Prior to becoming COO at Lightyear in May of 2022, Wander was the President of the UK for Robinhood, and before this led expansion at Wise (prev. Transferwise) and product at Plum.
This FCA authorization enables Lightyear to launch a number of new products in the UK. The platform announces that it will “be launching ISAs, in time for the end of this tax year.”
The Autumn Budget demonstrated that the government is encouraging people in the UK to build long term investment strategies; they increased capital gains tax “from 20% to just 24%, not the rumored 40%, and there was no introduction to ISA limits, which were also rumored to be announced.”
These products have high fees, limited flexibility and limited instrument options.
They don’t offer a good solution for people in the UK to “save for their future.”
As for Fintech options, a number of companies have “tried and failed to compete here.”
This is because they only build for one market: many US platforms have attempted to expand into the UK, but have been “unsuccessful, forgetting that the UK has a different currency, different tax systems and very different regulatory structures.”
People treat money differently here and have different attitudes towards investing; although we “share a language with the US, the UK is not the 51st state of America.”
The Fintechs that do exist hold a “tiny share” of the market.
And they either have lots of “caveats” and fees like the incumbents, or they’re cross-subsiding with “risky gambling-like products”; on the surface they may offer some of the top rates or advertise free trading, but “beneath this they have a sustainability strategy that relies on making money from taking bets against customers by offering instruments like CFDs – you can see on their websites that 80% of their customers lose money using these.”
Lightyear is firmly against this ‘casino-style’ approach. Instead, we’re building an investment platform that people will “trust with their long term wealth.”
They’re targeting the same customers that use platforms like Hargreaves Lansdown, but they’re claiming not charging the “massive fees, or making the experience really clunky.”
Unlike others who’ve tried to enter the UK with “no experience,” they’ve been live here since the start, so they claim to have experience in the UK, combined with years of experience building “a ‘global-local’ tailored product in each of our other 21 markets.”
This marks the start of their journey to become the “best” investing platform for the UK.
Lightyear is an approachable way to invest money without unnecessary barriers or fees.
Founded in October 2020 by Martin Sokk and Mihkel Aamer, both early Wise (formerly TransferWise) employees, Lightyear has “offices in London, UK and Tallinn, Estonia.”
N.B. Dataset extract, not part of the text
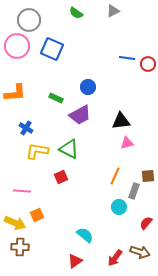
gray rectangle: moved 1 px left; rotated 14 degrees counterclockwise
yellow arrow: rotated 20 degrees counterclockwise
Lightyear Europe AS is authorized and regulated as an “investment firm by the Estonian Financial Supervision Authority having the right to provide services in all EU and EEA countries.”
In the UK, the company Lightyear Financial Ltd is an appointed representative of RiskSave, authorised and “regulated by the Financial Conduct Authority.”
The company has raised $35 million and is backed by the following: Lightspeed Venture Partners, Mosaic Ventures, Metaplanet and Taavet+Sten.
Other investors reportedly include the following: Sir Richard Branson and early Monzo backer and HM Treasury Special Envoy for Fintech Eileen Burbidge MBE.